We published a blog post a few days ago about two California parents who must pay their deceased daughter's student loan debt because they cosigned on her loans. We also mentioned that these parents and other student loan holders do not have the option of using bankruptcy proceedings to discharge their student loans; however, as one commenter on the blog post deftly pointed out, this was not completely accurate.
The idea that no circumstance exists where bankruptcy can be used to discharge student loans is a misnomer. A 2011 study reveals that approximately 40 percent of student loan holders who file for bankruptcy can have at least a portion (and in some limited circumstances all) of their student loans dissolved. However, because most believe that they cannot do it, the study points out that only 0.1 percent of people even try.
The Brunner Test
There are several options available and one of them is commonly referred to as the Brunner test. In order to pass the Brunner test and qualify for the dissolution of one's student loans, an individual must pass certain strict qualifications. Also, one's ability to meet these qualifying factors may change from court to court, depending on the view of the judge and court that is deciding the case.
Do You Pass the Brunner Test?
A student loan is technically dischargeable if the student loan is causing an individual to experience undue hardship. "Undue hardship" is left undefined and individual courts can interpret it in different ways. Most courts use the Brunner test to decide if a case qualifies as undue hardship.

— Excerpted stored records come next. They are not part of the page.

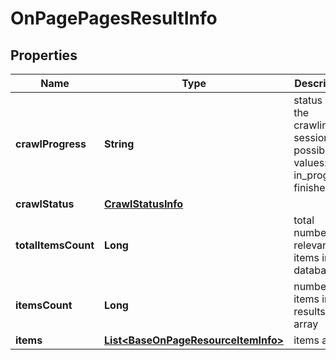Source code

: 

# OnPagePagesResultInfo


## Properties

| Name | Type | Description | Notes |
|------------ | ------------- | ------------- | -------------|
|**crawlProgress** | **String** | status of the crawling session possible values: in_progress, finished |  [optional] |
|**crawlStatus** | [**CrawlStatusInfo**](CrawlStatusInfo.md) |  |  [optional] |
|**totalItemsCount** | **Long** | total number of relevant items in the database |  [optional] |
|**itemsCount** | **Long** | number of items in the results array |  [optional] |
|**items** | [**List&lt;BaseOnPageResourceItemInfo&gt;**](BaseOnPageResourceItemInfo.md) | items array |  [optional] |



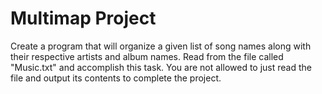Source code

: # Multimap Project

Create a program that will organize a given list of song names along with their respective artists and album names. 
Read from the file called "Music.txt" and accomplish this task. 
You are not allowed to just read the file and output its contents to complete the project.


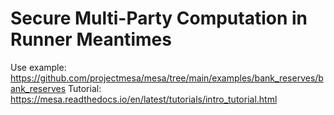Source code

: # Secure Multi-Party Computation in Runner Meantimes

Use example: https://github.com/projectmesa/mesa/tree/main/examples/bank_reserves/bank_reserves
Tutorial: https://mesa.readthedocs.io/en/latest/tutorials/intro_tutorial.html
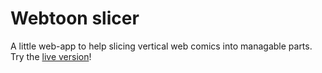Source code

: # Webtoon slicer

A little web-app to help slicing vertical web comics into managable parts.
Try the [live version](https://webtoon-slicer.web.app/)!
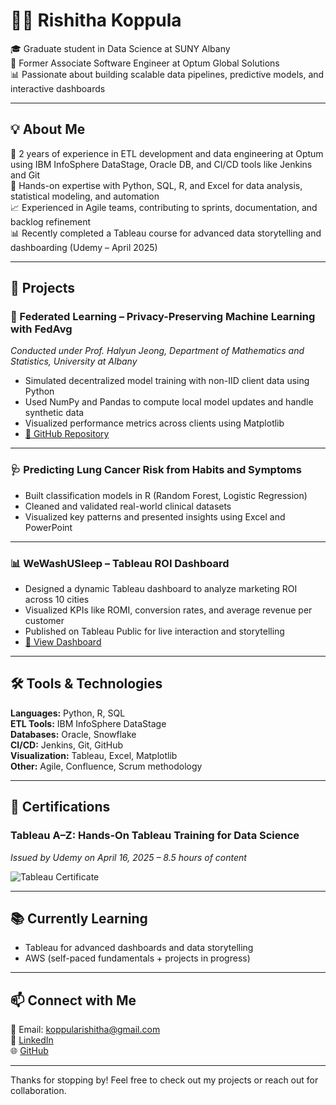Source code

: # 👩‍💻 Rishitha Koppula

🎓 Graduate student in Data Science at SUNY Albany  
💼 Former Associate Software Engineer at Optum Global Solutions  
📊 Passionate about building scalable data pipelines, predictive models, and interactive dashboards

---

## 💡 About Me

🔁 2 years of experience in ETL development and data engineering at Optum using IBM InfoSphere DataStage, Oracle DB, and CI/CD tools like Jenkins and Git  
🧪 Hands-on expertise with Python, SQL, R, and Excel for data analysis, statistical modeling, and automation  
📈 Experienced in Agile teams, contributing to sprints, documentation, and backlog refinement  
📊 Recently completed a Tableau course for advanced data storytelling and dashboarding (Udemy – April 2025)

---

## 🚀 Projects

### 🧠 Federated Learning – Privacy-Preserving Machine Learning with FedAvg  
*Conducted under Prof. Halyun Jeong, Department of Mathematics and Statistics, University at Albany*  
- Simulated decentralized model training with non-IID client data using Python  
- Used NumPy and Pandas to compute local model updates and handle synthetic data  
- Visualized performance metrics across clients using Matplotlib  
- [🔗 GitHub Repository](https://github.com/RishithaKoppula/FederatedLearningpROJECT)

---

### 🩺 Predicting Lung Cancer Risk from Habits and Symptoms  
- Built classification models in R (Random Forest, Logistic Regression)  
- Cleaned and validated real-world clinical datasets  
- Visualized key patterns and presented insights using Excel and PowerPoint

---

### 📊 WeWashUSleep – Tableau ROI Dashboard  
- Designed a dynamic Tableau dashboard to analyze marketing ROI across 10 cities  
- Visualized KPIs like ROMI, conversion rates, and average revenue per customer  
- Published on Tableau Public for live interaction and storytelling  
- [🔗 View Dashboard](https://public.tableau.com/app/profile/rishitha.koppula/viz/WeWashUSleepSalesMarketingROIAnalysis/Dashboard1)

---

## 🛠 Tools & Technologies

**Languages:** Python, R, SQL  
**ETL Tools:** IBM InfoSphere DataStage  
**Databases:** Oracle, Snowflake  
**CI/CD:** Jenkins, Git, GitHub  
**Visualization:** Tableau, Excel, Matplotlib  
**Other:** Agile, Confluence, Scrum methodology

---

## 📜 Certifications

### Tableau A–Z: Hands-On Tableau Training for Data Science  
*Issued by Udemy on April 16, 2025 – 8.5 hours of content*

![Tableau Certificate](./certificates/Tableau_Certificate.png)

---

## 📚 Currently Learning

- Tableau for advanced dashboards and data storytelling  
- AWS (self-paced fundamentals + projects in progress)

---

## 📫 Connect with Me

📧 Email: koppularishitha@gmail.com  
💼 [LinkedIn](https://www.linkedin.com/in/rishitha-koppula-87b7b7201)  
🌐 [GitHub](https://github.com/RishithaKoppula)

---

Thanks for stopping by! Feel free to check out my projects or reach out for collaboration.
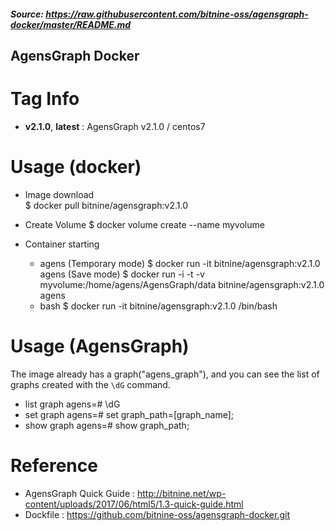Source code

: ##### Source: https://raw.githubusercontent.com/bitnine-oss/agensgraph-docker/master/README.md
## AgensGraph Docker    

# Tag Info   
* **v2.1.0**, **latest** : AgensGraph v2.1.0 / centos7

# Usage (docker)    
* Image download       
$ docker pull bitnine/agensgraph:v2.1.0       

* Create Volume
$ docker volume create --name myvolume

* Container starting           
    - agens 
      (Temporary mode)
      $ docker run -it bitnine/agensgraph:v2.1.0 agens
      (Save mode) 
      $ docker run -i -t -v myvolume:/home/agens/AgensGraph/data bitnine/agensgraph:v2.1.0 agens
    - bash 
      $ docker run -it bitnine/agensgraph:v2.1.0 /bin/bash

# Usage (AgensGraph)     
The image already has a graph("agens_graph"), and you can see the list of graphs created with the `\dG` command.
* list graph
agens=# \dG
* set graph
agens=#  set graph_path=[graph_name];
* show graph
agens=#  show graph_path;

# Reference
* AgensGraph Quick Guide : http://bitnine.net/wp-content/uploads/2017/06/html5/1.3-quick-guide.html
* Dockfile : https://github.com/bitnine-oss/agensgraph-docker.git
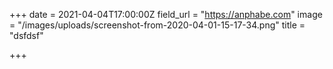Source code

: +++
date = 2021-04-04T17:00:00Z
field_url = "https://anphabe.com"
image = "/images/uploads/screenshot-from-2020-04-01-15-17-34.png"
title = "dsfdsf"

+++
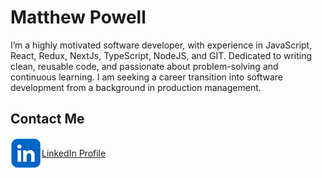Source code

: # Matthew Powell

I’m a highly motivated software developer, with experience in JavaScript, React,
Redux, NextJs, TypeScript, NodeJS, and GIT. Dedicated to writing clean, reusable
code, and passionate about problem-solving and continuous learning. I am seeking
a career transition into software development from a background in production
management.

## Contact Me

<div style="display: flex; align-items: center;">
  <img src="./linked_in_logo.png" alt="LinkedIn Logo">
  <a href="https://www.linkedin.com/in/matt-powell2784/">LinkedIn Profile</a>
</div>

The Brunner test involves three different criteria:
- The act of repaying one's loans must result in a borrower's inability to maintain a minimum standard of living.
- The borrower's dire financial condition must have a low likelihood of improving in the future.
- The borrower must have displayed a consistent attempt to pay his or her loans in good faith in the past.
It is difficult to predict whether one will be successful in employing Brunner test arguments in court; therefore, it is important to consult with a bankruptcy attorney who is familiar with these proceedings before moving forward with such arguments.